Mardi 27 juin, vers 8h30, Nahel, un jeune homme de 17 ans au volant d'une Mercedes, refuse de se soumettre lors d'un contrôle de police à Nanterre. La situation dégénère, un policier sort son arme et fait feu. La scène est filmée, elle fait le tour des réseaux sociaux. L'adolescent est décédé, la France s'embrase.
La mort du jeune Nahel n'est pas un cas isolé. Au contraire. Rien que l'année dernière, treize décès ont été enregistrés après des refus d'obtempérer lors de contrôles routiers, établissant un record français. A titre de comparaison, un seul décès est à déplorer en Allemagne sur les dix dernières années. Si, dans l'Hexagone, certains policiers auteurs de ces tirs mortels ont été mis en examen, ce n'est pas le cas de tous les représentants des forces de l'ordre qui ont ouvert le feu.
Pour expliquer cette hausse de tirs létaux, la droite et les syndicats policiers évoquent une augmentation de la violence au volant. Mais pour la gauche et des chercheurs, c'est la réforme d'une loi en 2017 qui est en cause: les policiers n'ont désormais plus besoin d'être en position de légitime défense, dans une situation d'urgence, de menace immédiate, pour faire usage de leur arme.
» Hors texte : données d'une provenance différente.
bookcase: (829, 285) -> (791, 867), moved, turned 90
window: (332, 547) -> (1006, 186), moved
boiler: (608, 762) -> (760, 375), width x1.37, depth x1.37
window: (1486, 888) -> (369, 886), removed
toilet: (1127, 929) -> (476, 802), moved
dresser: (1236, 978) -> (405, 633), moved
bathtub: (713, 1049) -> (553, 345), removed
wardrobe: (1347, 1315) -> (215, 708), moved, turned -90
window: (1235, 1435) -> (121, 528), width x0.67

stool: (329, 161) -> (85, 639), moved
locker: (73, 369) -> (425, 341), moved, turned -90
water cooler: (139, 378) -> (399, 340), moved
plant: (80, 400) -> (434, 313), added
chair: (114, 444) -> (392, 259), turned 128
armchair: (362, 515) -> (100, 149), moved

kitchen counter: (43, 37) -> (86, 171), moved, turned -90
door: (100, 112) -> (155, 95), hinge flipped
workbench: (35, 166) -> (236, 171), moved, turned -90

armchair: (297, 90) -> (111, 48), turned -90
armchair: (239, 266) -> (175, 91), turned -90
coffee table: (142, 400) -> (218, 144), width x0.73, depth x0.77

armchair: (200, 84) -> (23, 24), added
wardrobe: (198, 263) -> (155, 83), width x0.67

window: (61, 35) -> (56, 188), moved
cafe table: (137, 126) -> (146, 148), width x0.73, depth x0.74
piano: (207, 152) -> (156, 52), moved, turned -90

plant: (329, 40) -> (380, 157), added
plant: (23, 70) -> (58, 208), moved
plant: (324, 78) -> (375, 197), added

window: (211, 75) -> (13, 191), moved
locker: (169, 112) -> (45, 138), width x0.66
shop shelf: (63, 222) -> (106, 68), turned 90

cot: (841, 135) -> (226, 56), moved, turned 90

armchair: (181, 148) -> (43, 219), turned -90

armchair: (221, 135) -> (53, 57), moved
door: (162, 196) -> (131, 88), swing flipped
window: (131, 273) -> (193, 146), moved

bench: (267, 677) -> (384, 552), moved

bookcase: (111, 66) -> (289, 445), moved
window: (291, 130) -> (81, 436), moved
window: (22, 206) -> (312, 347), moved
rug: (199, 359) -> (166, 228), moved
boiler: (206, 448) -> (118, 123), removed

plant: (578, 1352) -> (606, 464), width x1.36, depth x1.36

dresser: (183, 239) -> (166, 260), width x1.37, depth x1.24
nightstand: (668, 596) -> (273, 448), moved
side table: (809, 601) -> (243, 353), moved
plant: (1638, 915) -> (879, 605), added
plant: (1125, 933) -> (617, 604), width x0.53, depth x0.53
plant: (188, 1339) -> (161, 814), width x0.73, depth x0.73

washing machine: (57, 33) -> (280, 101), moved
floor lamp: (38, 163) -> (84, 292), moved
Par exemple, si après «deux sommations à voix haute, ils ne peuvent défendre les lieux ou les personnes qui leur sont confiées», si les occupants d'un véhicule sont «susceptibles de perpétrer, dans leur fuite, des atteintes à leur vie ou à leur intégrité physique ou à celles d'autrui», l'usage d'une arme à feu est autorisé.
Avant la modification de la loi, les policiers étaient soumis aux mêmes règles que le citoyen lambda, c'est-à-dire que le tir par arme à feu était considéré comme une infraction, «sauf si les conditions d’irresponsabilité sont remplies ou qu’il s’agit d’une situation de légitime défense». C'est ce qu'expliquait Méryl Recotillet, juriste spécialiste en droit pénal, dans le journal Le Monde. Soit la légitime défense.
Le politologue spécialiste des questions de police et directeur de recherche au Centre national de la recherche scientifique (CNRS) Sebastian Roché, interrogé par le journal Le Temps, souligne qu'une hausse des cas a été observée précisément depuis l'assouplissement de la loi en 2017.
Ça doit surtout interroger ceux qui ont voté la loi du 28 février 2017 qui laisse croire aux policiers que c’est une bonne idée de tirer sur des personnes qui ne représentent pas une menace immédiate. https://t.co/ubq7xuiv8J
— sebastian roché (@sebastianjroche) June 27, 2023
Pour Christian Mouhanna, sociologue et chercheur au CNRS interrogé par Le Monde, le texte de loi est devenu flou.
Interrogé aussi par L'Obs, Sebastian Roché abonde et relève une incohérence: «Ce nouveau cadre légal introduit une importante incertitude juridique, la loi étant sujette à l’interprétation des policiers. Elle contredit par ailleurs deux principes fondamentaux de la Cour européenne des droits de l’homme, qui encadre la possibilité de tirer: l’absolue nécessité de tirer et la proportionnalité dans la réponse. Le présupposé, derrière la loi de 2017, est que le policier a forcément raison dans son interprétation, et qu’il répond à un "ensauvagement" de la société.»
Par ailleurs, selon Sebastian Roché, dans le cas de la mort de Nahel, les policiers n'étaient pas dans une situation à risque d'après la vidéo de la tentative d’interpellation.
Les spécialistes relèvent tous deux également le manque de formation de la police sur cette question. Sebastian Roché, lui, a publié une analyse intitulée Homicides policiers et refus d'obtempérer – la loi a-t-elle rendu les policiers irresponsables? en 2022, en collaboration avec d'autres chercheurs dans la revue Esprit. Il y pointait le fait que «la formation des fonctionnaires de police [a été] réduite de douze à huit mois en juin 2020».
Un constat partagé par Christian Mouhanna, comme l'écrit Le Monde: «Avec le besoin de policiers pour des événements passés et à venir (attentats, gilets jaunes, réforme des retraites, Jeux olympiques…), il y a un "sacrifice du temps de formation"».
Sebastian Roché pointe l’administration, qui a introduit ces changements dans la loi, sans s'assurer que les policiers étaient correctement formés et la loi comprise par les forces de l'ordre.
Toujours selon le politologue spécialiste des questions de police, il ne s'agit pas de fautes individuelles de la part de quelques agents, mais d'une question plus globale. «Ces homicides relèvent d’un problème systémique.»